#### Excerpted text
# VA Value Sets

In [1]:
from civicpy import civic
from collections import Counter

In [2]:
evidence = civic.get_all_evidence()



In [3]:
c = Counter([x.variant_origin for x in evidence])
c

Counter({'Somatic': 4798,
         'Rare Germline': 1621,
         'N/A': 391,
         'Common Germline': 62,
         None: 39,
         'Unknown': 78})

`Somatic` is directly mappable to GENO term, as does `Unknown`. Others do not directly map.

In [4]:
na_variants = set([e.variant.name for e in evidence if e.variant_origin == 'N/A'])
na_variants

{'AKAP9-BRAF',
 'ALTERNATIVE TRANSCRIPT (ATI)',
 'AMPLIFICATION',
 'C609Y',
 'CYTOPLASMIC EXPRESSION',
 'D835Y',
 'DELETION',
 'E70* (c.208G>T)',
 'ETV6-NTRK3',
 'ETV6-NTRK3 FUSION',
 'EXON 18 OVEREXPRESSION',
 'EXPRESSION',
 'FGFR2-BICC1',
 'FUSION',
 'H1112L',
 'ISOFORM EXPRESSION',
 'KIF5B-RET',
 'LMNA-NTRK1',
 'LOSS',
 'LOSS-OF-FUNCTION',
 'MET-ATXN7L1 fusion',
 'MUTATION',
 'NON-AMPLIFICATION',
 'NRG1 FUSIONS',
 'NTRK1 FUSIONS',
 'NTRK2-STRN fusion',
 'NUCLEAR EXPRESSION',
 'NUCLEAR TRANSLOCATION',
 'OVEREXPRESSION',
 'P655R',
 'PDE4DIP-NTRK1',
 'PHOSPHORYLATION',
 'PROMOTER METHYLATION',
 'Q61H',
 'R130*',
 'R173C',
 'R82_V84del (c.244_252del)',
 'SERUM LEVELS',
 'SPLICE VARIANT 7',
 'SQSTM1-NTRK1',
 'T172 PHOSPHORYLATION',
 'TMP3-NTRK1',
 'TMPRSS2-ERG',
 'TRIM24-BRAF',
 'UNDEREXPRESSION',
 'WILD TYPE',
 'Y1092 PHOSPHORYLATION',
 'p16 EXPRESSION'}

From above, it is clear that in most cases, the use of `N/A` is proper for non-sequence forms of molecular variation (e.g. abundance or epigenetic modifications). These and `None` valued objects may be safely ignored.
########
#### Data records
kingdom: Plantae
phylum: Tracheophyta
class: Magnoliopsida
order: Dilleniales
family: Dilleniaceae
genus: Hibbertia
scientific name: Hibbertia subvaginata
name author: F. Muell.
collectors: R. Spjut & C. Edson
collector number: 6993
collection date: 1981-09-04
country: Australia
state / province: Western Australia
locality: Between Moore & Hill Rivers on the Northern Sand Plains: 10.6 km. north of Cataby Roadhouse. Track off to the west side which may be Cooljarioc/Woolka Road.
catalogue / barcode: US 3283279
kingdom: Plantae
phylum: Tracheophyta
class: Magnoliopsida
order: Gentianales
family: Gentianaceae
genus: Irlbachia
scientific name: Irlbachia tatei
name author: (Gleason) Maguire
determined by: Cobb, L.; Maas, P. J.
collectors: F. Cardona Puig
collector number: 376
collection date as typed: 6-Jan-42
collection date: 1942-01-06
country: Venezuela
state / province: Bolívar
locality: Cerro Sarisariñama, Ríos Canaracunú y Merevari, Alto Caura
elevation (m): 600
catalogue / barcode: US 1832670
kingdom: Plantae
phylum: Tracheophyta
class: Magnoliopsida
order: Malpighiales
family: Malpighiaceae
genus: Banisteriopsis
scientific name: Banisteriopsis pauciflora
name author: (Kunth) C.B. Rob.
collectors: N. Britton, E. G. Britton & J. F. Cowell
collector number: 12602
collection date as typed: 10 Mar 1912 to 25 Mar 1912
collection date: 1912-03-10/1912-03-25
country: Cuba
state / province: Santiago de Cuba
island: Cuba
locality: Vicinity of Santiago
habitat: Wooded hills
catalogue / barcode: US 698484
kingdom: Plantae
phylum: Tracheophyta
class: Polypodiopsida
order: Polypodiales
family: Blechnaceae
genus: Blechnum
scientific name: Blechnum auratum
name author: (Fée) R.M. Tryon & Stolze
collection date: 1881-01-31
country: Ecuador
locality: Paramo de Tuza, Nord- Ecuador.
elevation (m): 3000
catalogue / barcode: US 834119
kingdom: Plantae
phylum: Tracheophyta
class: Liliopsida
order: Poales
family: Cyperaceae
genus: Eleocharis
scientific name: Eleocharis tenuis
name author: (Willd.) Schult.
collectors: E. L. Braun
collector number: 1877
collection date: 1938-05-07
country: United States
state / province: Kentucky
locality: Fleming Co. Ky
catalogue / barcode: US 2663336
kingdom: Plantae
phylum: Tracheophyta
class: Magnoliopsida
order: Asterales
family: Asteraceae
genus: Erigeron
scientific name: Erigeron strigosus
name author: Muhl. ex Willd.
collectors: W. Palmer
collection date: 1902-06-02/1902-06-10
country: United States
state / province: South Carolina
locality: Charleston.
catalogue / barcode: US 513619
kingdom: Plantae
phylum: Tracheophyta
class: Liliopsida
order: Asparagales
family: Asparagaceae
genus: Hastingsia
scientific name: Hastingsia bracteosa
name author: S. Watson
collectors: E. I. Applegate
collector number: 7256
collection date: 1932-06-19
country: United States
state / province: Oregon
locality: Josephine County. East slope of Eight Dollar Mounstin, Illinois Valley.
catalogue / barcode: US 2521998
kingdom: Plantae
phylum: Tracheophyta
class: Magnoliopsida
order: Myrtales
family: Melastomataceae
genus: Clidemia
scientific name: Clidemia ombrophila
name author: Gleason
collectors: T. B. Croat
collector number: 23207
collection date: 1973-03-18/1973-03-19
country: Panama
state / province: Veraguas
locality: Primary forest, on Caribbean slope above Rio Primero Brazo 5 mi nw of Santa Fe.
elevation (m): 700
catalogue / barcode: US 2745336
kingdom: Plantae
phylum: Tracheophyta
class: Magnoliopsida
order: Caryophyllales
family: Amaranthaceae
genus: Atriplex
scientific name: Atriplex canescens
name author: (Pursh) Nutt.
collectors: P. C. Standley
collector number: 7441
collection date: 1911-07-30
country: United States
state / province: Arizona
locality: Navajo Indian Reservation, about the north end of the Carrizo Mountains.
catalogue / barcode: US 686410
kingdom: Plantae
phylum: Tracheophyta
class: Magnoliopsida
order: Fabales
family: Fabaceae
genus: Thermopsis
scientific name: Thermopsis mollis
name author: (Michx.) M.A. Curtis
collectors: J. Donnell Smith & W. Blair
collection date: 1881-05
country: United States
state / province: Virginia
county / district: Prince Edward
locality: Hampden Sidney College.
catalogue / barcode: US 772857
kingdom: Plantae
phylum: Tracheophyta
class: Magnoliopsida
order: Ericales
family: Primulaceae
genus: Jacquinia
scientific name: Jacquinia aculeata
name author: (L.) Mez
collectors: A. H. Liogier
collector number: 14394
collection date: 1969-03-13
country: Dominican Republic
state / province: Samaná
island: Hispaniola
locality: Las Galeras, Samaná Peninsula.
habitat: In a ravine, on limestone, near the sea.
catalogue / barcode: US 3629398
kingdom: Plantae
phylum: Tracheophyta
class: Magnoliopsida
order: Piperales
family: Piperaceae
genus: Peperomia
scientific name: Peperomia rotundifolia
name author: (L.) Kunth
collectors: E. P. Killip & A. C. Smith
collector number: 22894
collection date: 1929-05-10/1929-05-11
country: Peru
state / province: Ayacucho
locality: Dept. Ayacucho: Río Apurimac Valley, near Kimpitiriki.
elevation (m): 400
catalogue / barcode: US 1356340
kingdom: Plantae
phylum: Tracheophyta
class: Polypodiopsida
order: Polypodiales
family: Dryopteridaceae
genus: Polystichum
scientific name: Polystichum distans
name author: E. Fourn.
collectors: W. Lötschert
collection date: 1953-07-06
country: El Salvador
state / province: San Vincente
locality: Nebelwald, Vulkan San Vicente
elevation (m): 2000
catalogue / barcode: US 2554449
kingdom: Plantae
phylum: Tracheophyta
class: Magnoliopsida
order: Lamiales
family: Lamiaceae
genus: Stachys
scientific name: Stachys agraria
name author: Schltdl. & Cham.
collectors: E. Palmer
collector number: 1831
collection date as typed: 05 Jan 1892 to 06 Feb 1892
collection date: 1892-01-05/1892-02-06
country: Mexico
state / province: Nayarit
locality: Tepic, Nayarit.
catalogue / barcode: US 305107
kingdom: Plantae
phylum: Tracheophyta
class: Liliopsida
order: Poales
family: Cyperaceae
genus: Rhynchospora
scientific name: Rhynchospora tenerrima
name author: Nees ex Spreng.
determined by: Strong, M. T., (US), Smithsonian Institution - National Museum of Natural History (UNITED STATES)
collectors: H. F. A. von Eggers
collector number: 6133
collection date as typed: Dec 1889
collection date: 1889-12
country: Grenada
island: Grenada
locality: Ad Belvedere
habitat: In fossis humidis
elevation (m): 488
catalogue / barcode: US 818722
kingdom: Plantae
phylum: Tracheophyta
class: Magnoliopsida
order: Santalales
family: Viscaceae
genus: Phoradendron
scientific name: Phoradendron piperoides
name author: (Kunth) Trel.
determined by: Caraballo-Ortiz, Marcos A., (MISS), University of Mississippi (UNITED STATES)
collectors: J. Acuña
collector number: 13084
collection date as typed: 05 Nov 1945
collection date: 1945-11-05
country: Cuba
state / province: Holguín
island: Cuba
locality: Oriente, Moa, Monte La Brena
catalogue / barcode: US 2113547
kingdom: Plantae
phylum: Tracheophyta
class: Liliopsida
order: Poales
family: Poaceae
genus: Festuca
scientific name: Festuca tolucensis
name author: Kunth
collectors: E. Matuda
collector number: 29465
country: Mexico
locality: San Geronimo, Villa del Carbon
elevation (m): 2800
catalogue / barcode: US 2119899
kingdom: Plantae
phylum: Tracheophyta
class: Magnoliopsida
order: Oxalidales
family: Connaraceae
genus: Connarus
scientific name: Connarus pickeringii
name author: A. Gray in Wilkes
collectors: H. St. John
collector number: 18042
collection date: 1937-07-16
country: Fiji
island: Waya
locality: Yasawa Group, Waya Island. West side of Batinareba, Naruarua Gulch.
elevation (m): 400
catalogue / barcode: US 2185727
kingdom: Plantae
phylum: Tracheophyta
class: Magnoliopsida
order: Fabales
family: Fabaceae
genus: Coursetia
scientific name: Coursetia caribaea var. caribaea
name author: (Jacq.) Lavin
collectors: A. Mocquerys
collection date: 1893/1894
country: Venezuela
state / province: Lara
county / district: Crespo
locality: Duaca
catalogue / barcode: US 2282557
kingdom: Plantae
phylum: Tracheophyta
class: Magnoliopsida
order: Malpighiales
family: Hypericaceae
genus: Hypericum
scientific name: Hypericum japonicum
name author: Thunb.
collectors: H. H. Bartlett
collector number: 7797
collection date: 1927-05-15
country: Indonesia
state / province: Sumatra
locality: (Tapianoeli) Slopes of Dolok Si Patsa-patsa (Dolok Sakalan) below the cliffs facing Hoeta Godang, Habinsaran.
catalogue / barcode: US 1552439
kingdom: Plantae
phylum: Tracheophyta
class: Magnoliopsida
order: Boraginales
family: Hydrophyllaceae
########
▶ **Prompt 1**
In the text on VA value sets, rewrite the paragraph beginning "From above, it is clear" as one shorter sentence, keeping its main facts.
▶ **Prompt 2**
According to the text on VA value sets, which variant origin values map directly to a GENO term?
▶ **Prompt 3**
Go on with the text on VA value sets from the point where it stops.

▶ **Exercise response 1**
Since `N/A` mostly marks non-sequence molecular variation such as abundance or epigenetic modifications, objects with `N/A` or `None` values can be safely ignored.

▶ **Exercise response 2**
`Somatic` and `Unknown`.

▶ **Exercise response 3**
This leaves only `Rare Germline` and `Common Germline`. This is clearly a 2-axis problem, we could use the `GENO` term for `Germline` and add a second field for rarity that leverages `polymorphic` (http://purl.obolibrary.org/obo/GENO_0000477) and `mutant` (http://purl.obolibrary.org/obo/GENO_0000480) terms from `GENO`.

In [8]:
predictive_evidence = [e for e in evidence if e.evidence_type == 'Predictive']

In [10]:
e = predictive_evidence[0]

In [16]:
c = Counter([e.clinical_significance for e in predictive_evidence])

In [17]:
c

Counter({'Resistance': 1614,
         'Sensitivity/Response': 2605,
         'N/A': 20,
         None: 17,
         'Adverse Response': 15,
         'Reduced Sensitivity': 20})

In [19]:
sum(c.values())

4291

In [20]:
pe_na = [e for e in predictive_evidence if e.clinical_significance == 'N/A']

In [24]:
for e in pe_na:
    print(e.site_link)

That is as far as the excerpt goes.